Canada’s major lenders have posted a surprisingly strong third quarter

Toronto-Dominion (TD) Bank and Canadian Imperial Bank of Commerce (CIBC) reported higher third-quarter profits on Wednesday, ending a strong earnings season for Canada’s Big Six lenders.
TD announced adjusted earnings per share of $2.20, higher than the $2.05 expected by analysts, as the banking giant posted strong growth in its Canadian domestic banking business.
While TD posted a loss the same time last year because of a hefty fine for anti-money laundering (AML) lapses in the US, this time around it recorded an overall profit of $3.37 billion. On the Canadian retail banking side, profits were up 4% year over year, coming in at $1.95 billion.

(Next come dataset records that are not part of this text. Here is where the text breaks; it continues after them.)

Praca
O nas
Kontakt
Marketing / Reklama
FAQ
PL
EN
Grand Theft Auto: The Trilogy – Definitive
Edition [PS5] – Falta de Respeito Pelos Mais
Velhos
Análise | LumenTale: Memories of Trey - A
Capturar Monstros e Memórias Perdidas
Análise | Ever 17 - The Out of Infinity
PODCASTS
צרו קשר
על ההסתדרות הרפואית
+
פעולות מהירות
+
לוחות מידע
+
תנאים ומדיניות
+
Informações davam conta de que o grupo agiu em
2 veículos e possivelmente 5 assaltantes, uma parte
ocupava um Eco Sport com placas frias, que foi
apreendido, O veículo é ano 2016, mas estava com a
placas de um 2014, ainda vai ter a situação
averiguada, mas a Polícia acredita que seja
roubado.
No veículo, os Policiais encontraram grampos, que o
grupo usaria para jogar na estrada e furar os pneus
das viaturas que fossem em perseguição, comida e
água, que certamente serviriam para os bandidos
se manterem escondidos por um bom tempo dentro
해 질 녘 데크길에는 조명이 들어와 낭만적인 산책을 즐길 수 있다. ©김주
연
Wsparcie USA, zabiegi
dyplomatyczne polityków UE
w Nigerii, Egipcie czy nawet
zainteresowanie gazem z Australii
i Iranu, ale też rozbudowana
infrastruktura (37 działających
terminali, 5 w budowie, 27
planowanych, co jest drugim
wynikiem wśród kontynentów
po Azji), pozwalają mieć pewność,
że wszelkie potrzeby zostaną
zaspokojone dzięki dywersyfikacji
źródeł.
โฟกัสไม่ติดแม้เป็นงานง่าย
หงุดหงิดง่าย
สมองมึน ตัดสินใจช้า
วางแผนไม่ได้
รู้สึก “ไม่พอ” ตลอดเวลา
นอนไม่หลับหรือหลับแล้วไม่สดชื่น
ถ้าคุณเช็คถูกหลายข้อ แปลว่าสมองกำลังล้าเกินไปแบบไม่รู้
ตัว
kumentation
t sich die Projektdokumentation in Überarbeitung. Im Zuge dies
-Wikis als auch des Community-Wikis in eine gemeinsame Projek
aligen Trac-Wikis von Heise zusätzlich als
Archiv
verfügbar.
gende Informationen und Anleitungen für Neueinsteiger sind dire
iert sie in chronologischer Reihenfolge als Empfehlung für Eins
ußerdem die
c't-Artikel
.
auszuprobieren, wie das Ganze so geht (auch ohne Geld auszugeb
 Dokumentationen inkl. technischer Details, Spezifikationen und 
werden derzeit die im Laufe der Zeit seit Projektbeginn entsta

The company continued a trend among Canada’s top banks of setting aside lower loan-loss provisions than anticipated, stashing $971 million for potentially souring loans.
But TD also took a $262 million hit because of efforts to adjust its US balance sheet after the imposition of a cap on retail operations south of the border following that AML furore.
Chief executive officer Raymond Chun, who recently succeeded Bharat Masrani at the helm of the bank, said it was “well positioned” to build on its current momentum and grow further.
Meanwhile, CIBC’s third-quarter earnings per share jumped to $2.16, a better-than-expected result fuelled by an $812 million haul in its Canadian personal and banking business division – up 17% year over year.
On the commercial banking and wealth management side, CIBC reported profits of $598 million, a jump of 19%, while it set aside $559 million in credit loss provisions – a lower amount than generally forecast.
Wednesday’s earnings reports mean all of Canada’s top six banks have now announced their third-quarter financials, with each posting generally strong results and reflecting a potentially brightening outlook despite ongoing trade tensions.
On Tuesday, top executives Bank of Montreal (BMO) and Scotiabank sounded a cautiously optimistic note on future prospects, with BMO chief executive Darryl White describing a significant drop in his “uncertainty meter” compared to earlier in the year, when US president Donald Trump first laid out his wave of tariffs against Canada.